Ninguém quer ouvir “você tem algo no rosto”, mas quando esse “algo” parece suspeito e é potencialmente câncer de pele, é hora de deixar o constrangimento de lado e falar imediatamente.
Ouvimos muitas histórias de pacientes cujo melanoma foi detectado por um amigo ou familiar. Quer seu parceiro veja uma verruga suspeita em suas costas e incite você a ir ao médico, ou seu amigo comente sobre um novo crescimento estranho em seu rosto, aqueles que estão perto de nós estão em uma posição única para detectar possíveis cânceres de pele. Apontá-los pode fazer a diferença entre a detecção/tratamento precoce e um resultado muito pior.
Basta ver o caso do diagnóstico de melanoma de Andy Cohen , que descobrimos em 2016. Sua amiga próxima, a também celebridade Kelly Ripa, se manifestou ao notar um ponto preto no lábio de Cohen. Ela o aconselhou a consultar um médico. Quando ele finalmente o fez (provavelmente em uma consulta com um dermatologista), ele — para sua surpresa — descobriu que se tratava de um melanoma . Não é exagero dizer que Ripa pode ter salvado a vida dele — melanomas detectados precocemente são facilmente tratáveis, mas a taxa de sobrevivência cai drasticamente quando a doença se espalha.
Quanto a Cohen — um autoproclamado “tanoréxico”, que admitiu bronzear-se tanto ao ar livre quanto em camas de bronzeamento artificial — ele diz que nunca pensou que teria câncer de pele, mas que essa experiência definitivamente “mudaria sua relação com o sol”. Ficamos felizes com essa revelação — não existe bronzeado seguro. Basta considerar o fato de que pessoas que usam uma cama de bronzeamento artificial pela primeira vez antes dos 35 anos aumentam em 75% o risco de melanoma.
Qual é a moral da história? Quando você notar algo novo, uma mudança ou algo incomum na pele de alguém, diga algo para essa pessoa . Você pode acabar salvando uma vida.

[Instrução da tarefa] Reproduza sem alterações o trecho sobre câncer de pele, de “Ouvimos muitas histórias” até “resultado muito pior.”, inclusive. Os itens não são usados aqui.

[Itens]

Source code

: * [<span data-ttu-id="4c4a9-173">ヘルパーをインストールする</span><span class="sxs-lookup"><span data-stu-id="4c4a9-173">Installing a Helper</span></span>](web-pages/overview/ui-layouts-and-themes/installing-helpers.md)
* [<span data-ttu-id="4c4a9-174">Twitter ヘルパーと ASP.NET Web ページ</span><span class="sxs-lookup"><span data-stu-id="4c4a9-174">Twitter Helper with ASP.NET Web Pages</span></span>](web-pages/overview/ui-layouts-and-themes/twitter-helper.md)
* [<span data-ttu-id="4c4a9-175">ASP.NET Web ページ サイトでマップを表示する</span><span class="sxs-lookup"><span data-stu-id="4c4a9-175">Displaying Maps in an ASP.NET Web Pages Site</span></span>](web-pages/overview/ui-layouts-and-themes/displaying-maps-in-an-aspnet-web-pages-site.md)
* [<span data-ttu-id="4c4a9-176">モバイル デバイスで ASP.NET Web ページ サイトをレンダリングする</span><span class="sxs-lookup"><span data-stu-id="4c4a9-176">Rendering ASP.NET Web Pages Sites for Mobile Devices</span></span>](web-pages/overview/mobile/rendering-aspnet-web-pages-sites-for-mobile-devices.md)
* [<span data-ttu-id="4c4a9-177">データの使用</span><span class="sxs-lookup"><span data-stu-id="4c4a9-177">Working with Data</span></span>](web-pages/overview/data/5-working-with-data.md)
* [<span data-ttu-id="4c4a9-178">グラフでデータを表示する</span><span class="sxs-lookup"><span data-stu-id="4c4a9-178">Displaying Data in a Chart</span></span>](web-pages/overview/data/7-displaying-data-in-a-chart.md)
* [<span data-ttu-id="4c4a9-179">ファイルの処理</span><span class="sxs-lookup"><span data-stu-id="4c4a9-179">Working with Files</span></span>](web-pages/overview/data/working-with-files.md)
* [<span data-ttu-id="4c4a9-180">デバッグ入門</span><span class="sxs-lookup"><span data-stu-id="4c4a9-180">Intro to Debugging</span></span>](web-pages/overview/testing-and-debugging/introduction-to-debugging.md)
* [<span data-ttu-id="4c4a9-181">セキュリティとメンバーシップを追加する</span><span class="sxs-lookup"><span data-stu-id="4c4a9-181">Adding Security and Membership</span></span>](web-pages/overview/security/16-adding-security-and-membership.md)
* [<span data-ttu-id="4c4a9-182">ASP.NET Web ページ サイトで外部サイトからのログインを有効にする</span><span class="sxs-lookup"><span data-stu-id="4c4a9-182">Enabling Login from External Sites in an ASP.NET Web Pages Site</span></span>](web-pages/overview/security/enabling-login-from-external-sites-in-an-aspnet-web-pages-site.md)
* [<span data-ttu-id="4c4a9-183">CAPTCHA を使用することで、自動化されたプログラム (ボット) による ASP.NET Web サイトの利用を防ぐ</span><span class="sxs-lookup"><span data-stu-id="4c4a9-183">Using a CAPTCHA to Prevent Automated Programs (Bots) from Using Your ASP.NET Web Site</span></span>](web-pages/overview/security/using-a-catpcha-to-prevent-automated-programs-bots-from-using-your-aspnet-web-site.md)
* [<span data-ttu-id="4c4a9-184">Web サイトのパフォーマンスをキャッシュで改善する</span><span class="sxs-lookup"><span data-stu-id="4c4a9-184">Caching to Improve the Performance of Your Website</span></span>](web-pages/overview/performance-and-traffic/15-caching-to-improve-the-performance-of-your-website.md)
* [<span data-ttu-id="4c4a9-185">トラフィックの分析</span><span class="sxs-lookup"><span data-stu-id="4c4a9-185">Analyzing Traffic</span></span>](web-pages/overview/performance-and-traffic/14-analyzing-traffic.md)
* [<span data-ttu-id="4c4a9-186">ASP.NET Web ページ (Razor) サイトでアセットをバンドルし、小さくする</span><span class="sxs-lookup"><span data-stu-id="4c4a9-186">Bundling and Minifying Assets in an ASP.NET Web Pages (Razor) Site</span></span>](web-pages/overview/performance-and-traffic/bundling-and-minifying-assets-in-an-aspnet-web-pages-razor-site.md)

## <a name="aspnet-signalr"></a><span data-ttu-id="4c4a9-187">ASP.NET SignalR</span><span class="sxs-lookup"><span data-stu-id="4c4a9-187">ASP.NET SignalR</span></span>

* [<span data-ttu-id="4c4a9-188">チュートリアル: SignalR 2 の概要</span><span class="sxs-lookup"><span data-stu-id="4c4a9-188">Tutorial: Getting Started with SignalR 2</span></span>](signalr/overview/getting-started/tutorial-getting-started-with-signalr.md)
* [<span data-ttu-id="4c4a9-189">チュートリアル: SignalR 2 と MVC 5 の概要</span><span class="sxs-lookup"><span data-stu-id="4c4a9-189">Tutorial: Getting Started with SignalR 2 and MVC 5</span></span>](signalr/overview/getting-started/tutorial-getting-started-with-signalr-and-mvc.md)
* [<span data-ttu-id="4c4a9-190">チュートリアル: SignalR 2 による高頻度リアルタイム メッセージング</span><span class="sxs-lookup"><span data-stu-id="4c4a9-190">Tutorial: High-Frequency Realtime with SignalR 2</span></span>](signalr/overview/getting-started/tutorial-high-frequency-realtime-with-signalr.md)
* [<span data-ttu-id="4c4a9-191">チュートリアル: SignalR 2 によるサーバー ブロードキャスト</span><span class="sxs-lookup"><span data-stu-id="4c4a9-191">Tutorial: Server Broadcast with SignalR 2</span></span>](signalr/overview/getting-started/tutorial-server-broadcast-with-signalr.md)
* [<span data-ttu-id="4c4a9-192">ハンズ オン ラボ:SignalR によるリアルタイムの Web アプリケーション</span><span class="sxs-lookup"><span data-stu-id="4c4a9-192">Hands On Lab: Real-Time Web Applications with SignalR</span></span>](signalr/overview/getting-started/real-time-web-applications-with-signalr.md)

[Resposta esperada]
Ouvimos muitas histórias de pacientes cujo melanoma foi detectado por um amigo ou familiar. Quer seu parceiro veja uma verruga suspeita em suas costas e incite você a ir ao médico, ou seu amigo comente sobre um novo crescimento estranho em seu rosto, aqueles que estão perto de nós estão em uma posição única para detectar possíveis cânceres de pele. Apontá-los pode fazer a diferença entre a detecção/tratamento precoce e um resultado muito pior.